“Hey, this is Dyana, my lesbian friend.” My friend as she introduces me to her friends.
“This is Joe, he’s gay.” An acquaintance says as she drags her buddy over from the other side of the bar
I’m out and proud of my sexuality but that doesn’t mean I want a bunch of strangers knowing about it. I don’t like the way my preference is highlighted and solely becomes my identity. That as lesbian, this is the way my friends remember me. The ONLY way they remember me. If people came up to me and asked, I’d be happy to confirm and answer a few questions.
I’m sure that us out of the closet people have experienced this a handful of times. A friend introducing us to his/her collegues or friends and immediately bringing up our sexuality. This is usually a product of tactlessness and ignorance. Often, this is done by heterosexual friends. They don’t mean to offend us. Maybe they do this because they like having friends from the LGBT community that don’t fit the stereotype (lipstick lesbians and masculine gay men). It still puzzles them that we don’t fit in with the image the word associates with. Or maybe they’re just happy that they know gay or transgender people in general. Whatever the case, this is a very common occurrence.
I’m writing this because this is exactly what happened today at work. My officemates ordered pizza and our entire team of 22 people were eating and having a good time. We chatted with our cliques when one of them from the next table brings it up. “Hey Dyana! You’re a lesbian right?” Suddenly it was quiet. My spine stiffened, I was having an internal panic but I tried to play it cool by laughing it off. Then one of them said “You didn’t say anything! That means yes, right?’” and I replied with “I didn’t say yes, but I didn’t say no either” and laughed if off again. Even though I didn’t confirm it, it was a still a silent yes. I only told a handful of my team about my sexuality (maybe 7 people at most) and now 16 other people know. This is not good. Some of them could be homophobic and treat me differently. I felt embarrassed, and irritated. The bisexual girl beside me could only give a sympathetic smile cause she must know how I felt while one of my coworkers who I’ve told commented that it was such a tactless move.
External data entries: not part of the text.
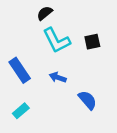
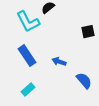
cyan L-shape: (57, 40) -> (28, 22), moved

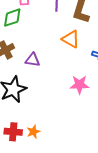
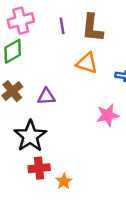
red cross: (13, 132) -> (39, 168), moved

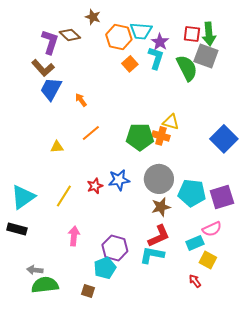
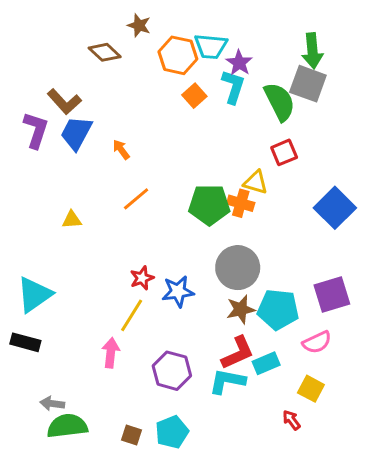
red square: (192, 34) -> (284, 152), moved, turned -30
purple L-shape: (50, 42) -> (36, 130), moved
yellow triangle: (57, 147) -> (72, 220), moved
blue star: (119, 180) -> (178, 291), moved
cyan pentagon: (192, 193) -> (278, 309), moved
yellow line: (64, 196) -> (132, 315), moved
cyan rectangle: (195, 243) -> (266, 363), moved
cyan pentagon: (105, 268) -> (172, 432), moved

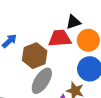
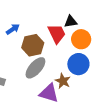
red trapezoid: (60, 38) -> (57, 34), turned 60

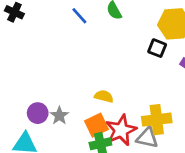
My point is that people should stop outing others without the other person’s consent. It’s not cool and it does not make a good ice breaker. It’s awkward and can bring questions and judgements while barely knowing the other person. If a person wants to introduce a gay friend to their friends or colleagues, then bring up other things that make them interesting like they skateboard, paint, or write. Just don’t bring up their sexuality immediately unless permission is obtained.